- [ЧТО НУЖНО СДЕЛАТЬ]:
a. Кем назван А. Главачек в отрывке о Тесковой и Цветаевой?
b. Воспроизведите без изменений часть отрывка о Тесковой и Цветаевой, которая открывается словами, содержащими "А кроме того", и завершается словами "(1926, 20 июля).".

- [ВЫБРАННЫЙ ОТРЫВОК]:

......

Некоторые нюансы той непростой ситуации, о которых умалчивает сама Анна Антоновна, уточняются в предисловии А. Главачека (профессора Карлова университета в Праге): “На самом деле все ходатайства за Цветаеву в Праге (имеются в виду, кроме попыток организовать литературный вечер, хлопоты о сохранении уехавшей из Чехии Марине Ивановне чешского пособия; на какой-то период они привели к желаемому результату. — Л.К.) ухудшают собственное общественное положение Анны Тесковой <…>, но она все же идет на это”.

А кроме того — многолетняя поддержка, душевная и практическая: “Я рада оказии (из Праги в Париж. — Л.К.). Побоявшись, что таковой не будет, послала М.И. денежку, чтобы там купила, но все же кое-что еще найдется для посылочки” (из того же письма А. Бему). Не случайно именно с ней делится Марина Ивановна мыслью, только на первый взгляд могущей показаться парадоксальной: “Тяжестями соглашаются ворочать только души, для тел они тяжелы”, и снова, в другом письме: “Спасибо от всего сердца за участие, действуют в жизни сей только лирики. Проверьте, не парадокс” (1926, 20 июля).

......

- [ДАННЫЕ ДЛЯ АНАЛИЗА]:
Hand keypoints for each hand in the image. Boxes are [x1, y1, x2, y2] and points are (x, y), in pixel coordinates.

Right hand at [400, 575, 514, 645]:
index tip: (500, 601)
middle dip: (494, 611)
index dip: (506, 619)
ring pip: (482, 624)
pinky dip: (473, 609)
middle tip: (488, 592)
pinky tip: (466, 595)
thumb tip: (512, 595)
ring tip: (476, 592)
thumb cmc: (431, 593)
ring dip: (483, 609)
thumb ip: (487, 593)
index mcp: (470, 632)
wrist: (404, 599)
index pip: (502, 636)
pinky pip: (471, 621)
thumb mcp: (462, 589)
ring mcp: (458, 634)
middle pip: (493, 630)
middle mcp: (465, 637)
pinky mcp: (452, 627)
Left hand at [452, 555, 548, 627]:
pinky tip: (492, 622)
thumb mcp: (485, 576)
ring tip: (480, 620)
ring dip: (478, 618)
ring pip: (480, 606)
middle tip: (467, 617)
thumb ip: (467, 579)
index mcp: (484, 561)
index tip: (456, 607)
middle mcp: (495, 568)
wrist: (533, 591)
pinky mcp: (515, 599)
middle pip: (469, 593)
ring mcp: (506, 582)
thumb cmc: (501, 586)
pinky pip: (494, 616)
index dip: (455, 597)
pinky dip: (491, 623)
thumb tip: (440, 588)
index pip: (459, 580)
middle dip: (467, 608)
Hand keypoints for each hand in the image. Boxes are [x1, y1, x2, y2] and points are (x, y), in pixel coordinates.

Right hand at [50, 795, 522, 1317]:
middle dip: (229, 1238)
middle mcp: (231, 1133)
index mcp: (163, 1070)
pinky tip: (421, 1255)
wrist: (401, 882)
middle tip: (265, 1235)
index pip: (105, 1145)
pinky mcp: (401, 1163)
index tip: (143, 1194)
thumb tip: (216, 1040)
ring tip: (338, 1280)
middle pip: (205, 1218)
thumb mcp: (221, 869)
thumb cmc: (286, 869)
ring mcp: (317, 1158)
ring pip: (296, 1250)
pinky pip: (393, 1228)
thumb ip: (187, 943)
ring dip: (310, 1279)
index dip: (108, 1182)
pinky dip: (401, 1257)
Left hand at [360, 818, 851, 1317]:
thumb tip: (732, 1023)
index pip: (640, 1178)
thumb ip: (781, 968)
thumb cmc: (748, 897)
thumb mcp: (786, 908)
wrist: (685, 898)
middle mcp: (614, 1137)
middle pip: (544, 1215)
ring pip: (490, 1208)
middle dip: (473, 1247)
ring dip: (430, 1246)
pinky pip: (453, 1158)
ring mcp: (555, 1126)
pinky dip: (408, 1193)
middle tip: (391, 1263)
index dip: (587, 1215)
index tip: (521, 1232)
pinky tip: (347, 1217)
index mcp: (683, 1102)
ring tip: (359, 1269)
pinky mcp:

......

- [ОТВЕТЫ НА ЗАДАНИЯ]:
a. Профессором Карлова университета в Праге.

b.
А кроме того — многолетняя поддержка, душевная и практическая: “Я рада оказии (из Праги в Париж. — Л.К.). Побоявшись, что таковой не будет, послала М.И. денежку, чтобы там купила, но все же кое-что еще найдется для посылочки” (из того же письма А. Бему). Не случайно именно с ней делится Марина Ивановна мыслью, только на первый взгляд могущей показаться парадоксальной: “Тяжестями соглашаются ворочать только души, для тел они тяжелы”, и снова, в другом письме: “Спасибо от всего сердца за участие, действуют в жизни сей только лирики. Проверьте, не парадокс” (1926, 20 июля).